[Body or hand keypoint data]
Segment Open
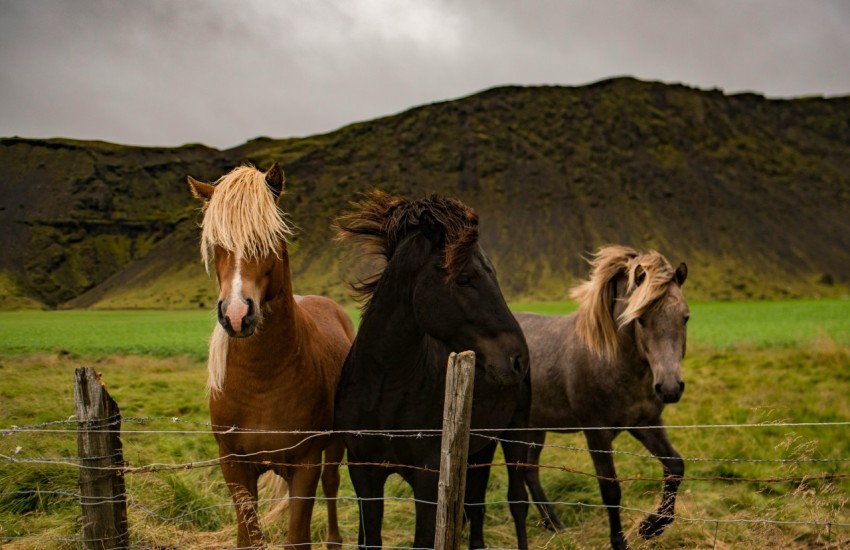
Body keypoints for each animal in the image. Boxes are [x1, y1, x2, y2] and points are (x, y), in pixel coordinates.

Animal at [187, 163, 355, 549]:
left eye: (269, 239)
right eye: (216, 244)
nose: (236, 314)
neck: (261, 381)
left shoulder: (305, 465)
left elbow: (298, 538)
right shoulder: (233, 465)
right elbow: (247, 538)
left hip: (334, 447)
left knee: (332, 484)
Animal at [333, 190, 533, 549]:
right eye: (464, 278)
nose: (517, 359)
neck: (384, 390)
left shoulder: (428, 480)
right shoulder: (363, 472)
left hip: (515, 436)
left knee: (518, 502)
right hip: (479, 448)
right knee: (476, 506)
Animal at [517, 245, 689, 550]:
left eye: (685, 318)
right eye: (640, 319)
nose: (669, 387)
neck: (612, 360)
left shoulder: (646, 424)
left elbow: (675, 466)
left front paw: (651, 527)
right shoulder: (596, 433)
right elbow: (610, 489)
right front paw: (620, 542)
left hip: (535, 427)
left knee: (529, 470)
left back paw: (555, 525)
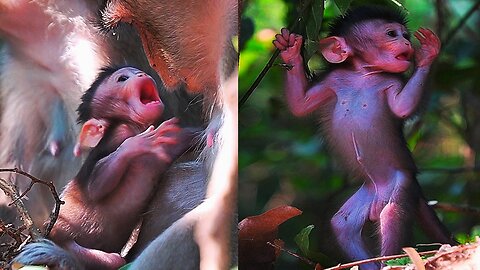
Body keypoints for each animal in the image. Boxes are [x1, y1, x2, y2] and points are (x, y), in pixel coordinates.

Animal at [44, 66, 195, 270]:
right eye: (122, 78)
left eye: (136, 71)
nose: (142, 74)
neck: (138, 126)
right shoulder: (120, 133)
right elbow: (94, 188)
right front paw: (138, 143)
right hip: (61, 239)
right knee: (112, 259)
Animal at [276, 4, 456, 270]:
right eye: (392, 34)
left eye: (405, 34)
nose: (406, 42)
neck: (364, 74)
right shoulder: (334, 80)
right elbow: (300, 105)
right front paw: (289, 52)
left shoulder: (392, 82)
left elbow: (402, 108)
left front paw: (428, 53)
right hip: (368, 192)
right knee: (341, 225)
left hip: (402, 183)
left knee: (392, 213)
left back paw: (391, 260)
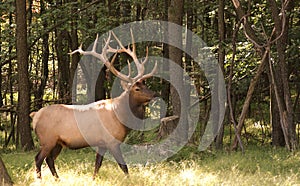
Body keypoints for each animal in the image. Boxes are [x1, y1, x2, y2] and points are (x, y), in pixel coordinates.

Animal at [29, 30, 158, 179]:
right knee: (38, 159)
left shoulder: (101, 143)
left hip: (57, 143)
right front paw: (129, 180)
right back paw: (41, 179)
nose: (154, 94)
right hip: (47, 139)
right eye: (137, 88)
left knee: (49, 159)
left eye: (145, 84)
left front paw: (93, 179)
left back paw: (57, 180)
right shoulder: (111, 141)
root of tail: (35, 115)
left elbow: (97, 164)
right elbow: (123, 166)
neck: (120, 117)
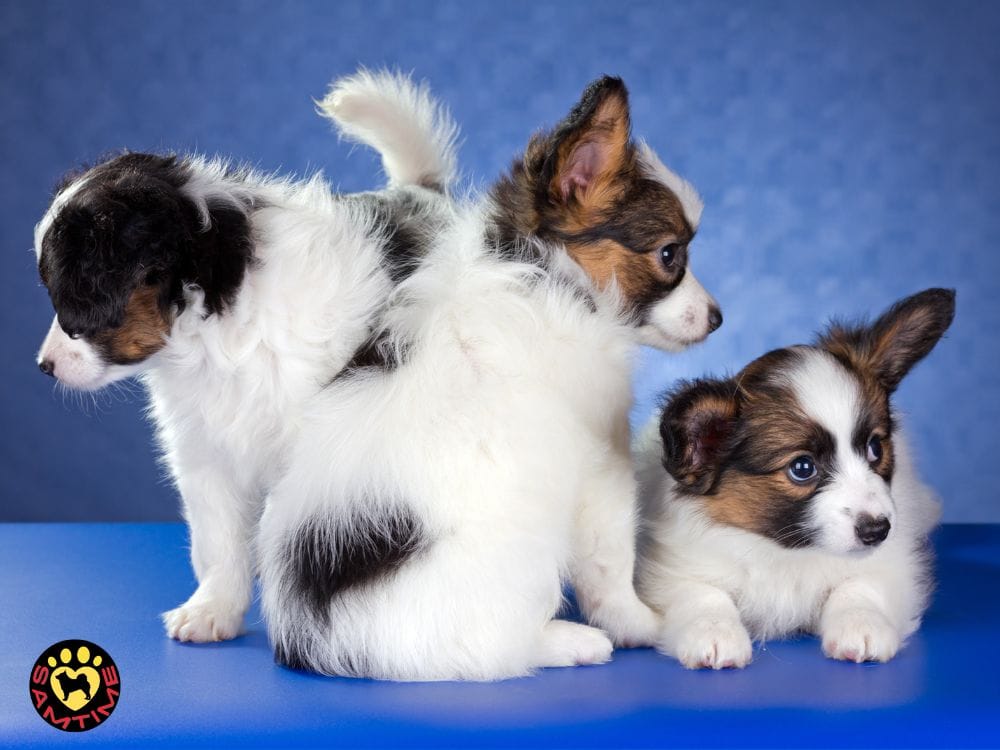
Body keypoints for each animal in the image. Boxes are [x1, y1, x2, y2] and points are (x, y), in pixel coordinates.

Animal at [33, 72, 458, 648]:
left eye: (70, 294)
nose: (44, 365)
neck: (217, 334)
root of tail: (423, 194)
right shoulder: (204, 453)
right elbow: (218, 541)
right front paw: (212, 609)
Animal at [262, 75, 724, 680]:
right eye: (670, 255)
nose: (717, 318)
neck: (547, 270)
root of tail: (325, 641)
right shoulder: (601, 468)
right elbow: (610, 565)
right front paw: (641, 624)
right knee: (498, 647)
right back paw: (571, 642)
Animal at [636, 288, 956, 668]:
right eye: (802, 468)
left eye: (875, 448)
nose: (877, 530)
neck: (786, 550)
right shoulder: (671, 572)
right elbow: (703, 594)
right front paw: (714, 632)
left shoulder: (893, 566)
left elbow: (859, 587)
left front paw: (862, 625)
Segment Closed
WHAT THIS TASK INVOLVES:
Your answer should be a single number: the count of lines in the entries that contain the word "root".

OUTPUT FOR THIS EXERCISE:
3